Напомнил мне с издёвкой о том, что приключилось много лет назад, когда я стащил из магазина игрушек машинку. Своровал я не потому, что так в ней нуждался (машинок у меня было завались), а чтобы не уронить себя в глазах одноклассников. «Боишься, да? Трус!» – подстрекали они. Чтобы завоевать их уважение и дружбу, я украл. И мгновенно попался – в отличие от них, воровавших миллион раз. Позже я узнал, что всё было подстроено. Как только я направился с машинкой к выходу, они настучали на меня продавщице. До сих пор противно вспоминать, каким я оказался дураком. Отцу удалось всё уладить, умаслить продавщицу, уговорить её не ввязывать в это дело полицию. Располагать к себе женщин, как я говорил, он запросто умеет. Не знаю, что он там ей наобещал, но она растаяла и всё мне простила.

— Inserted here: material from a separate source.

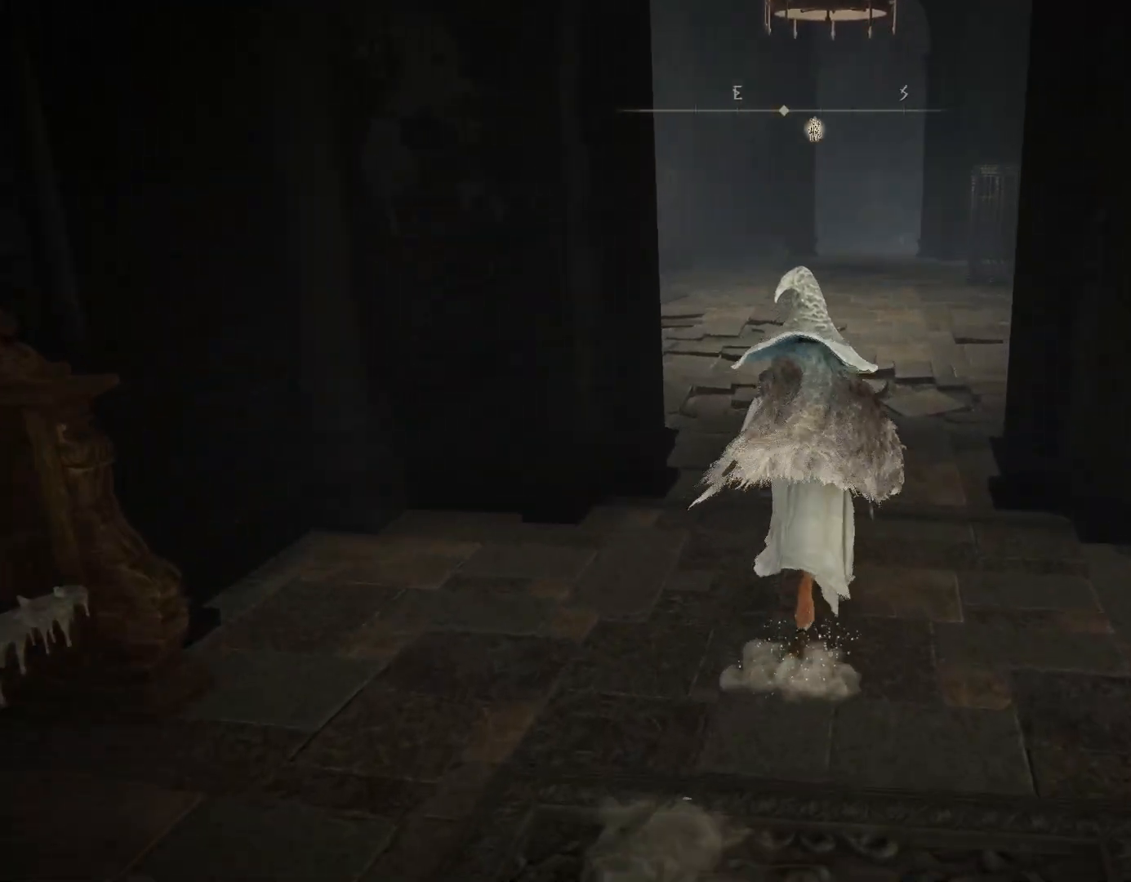
{"buttons": ["CIRCLE"], "left_stick": "up", "right_stick": "down-left", "events": [[400, "right_stick", "down"], [483, "right_stick", "down-left"]]}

От отца мне тогда крепко досталось. Я пытался ему объяснить, что украл от страха, что одноклассники издевались надо мной, но он и слушать не стал. Нещадно меня выпорол. Я терпел, сжав зубы, и не издал ни звука. Орать во время порок и битья я давно перестал: не хотел доставлять ему удовольствие. Экзекуция происходила в отсутствии матери. Она, как всегда, занималась волонтёрской работой. Я от неё всё скрыл: опасался, что ей достанется, если она вступится за меня. Так уже бывало. Руку на неё отец не поднимал, но поносил на чём свет стоит, а сейчас думаю, что, может, поднимал, я же не всё видел. Однако мать догадалась о порке и, внезапно набравшись храбрости, пригрозила ему разводом. Но, конечно, от него не ушла. Почему она всё терпела, сносила унижения и продолжала его любить, я не понимал – был мал, многого не знал, во многом не разбирался. И от матери ничем не отличался: тоже терпел и никому не рассказывал о том, что творилось у нас за закрытыми дверями. А учителя, если и замечали мои синяки, считали, что я подрался, упал – мало ли что с детьми бывает. Они даже не допускали мысли, что такой влиятельный и уважаемый в нашем городе человек мог избивать родного сына. Хотя, если бы они спросили, не бьёт ли меня отец, я бы всё отрицал. Как ни противоречиво это звучит, не хотел причинять ему зла – за истязание детей можно запросто схлопотать срок. У нас в школе над одной девчонкой родители измывались, так их посадили. А бывает, что дети клевещут на родителей из мести, если те им что-то запрещают, не покупают, наказывают их. Всякое бывает, могут ни за что посадить. Весёленькие дела творятся.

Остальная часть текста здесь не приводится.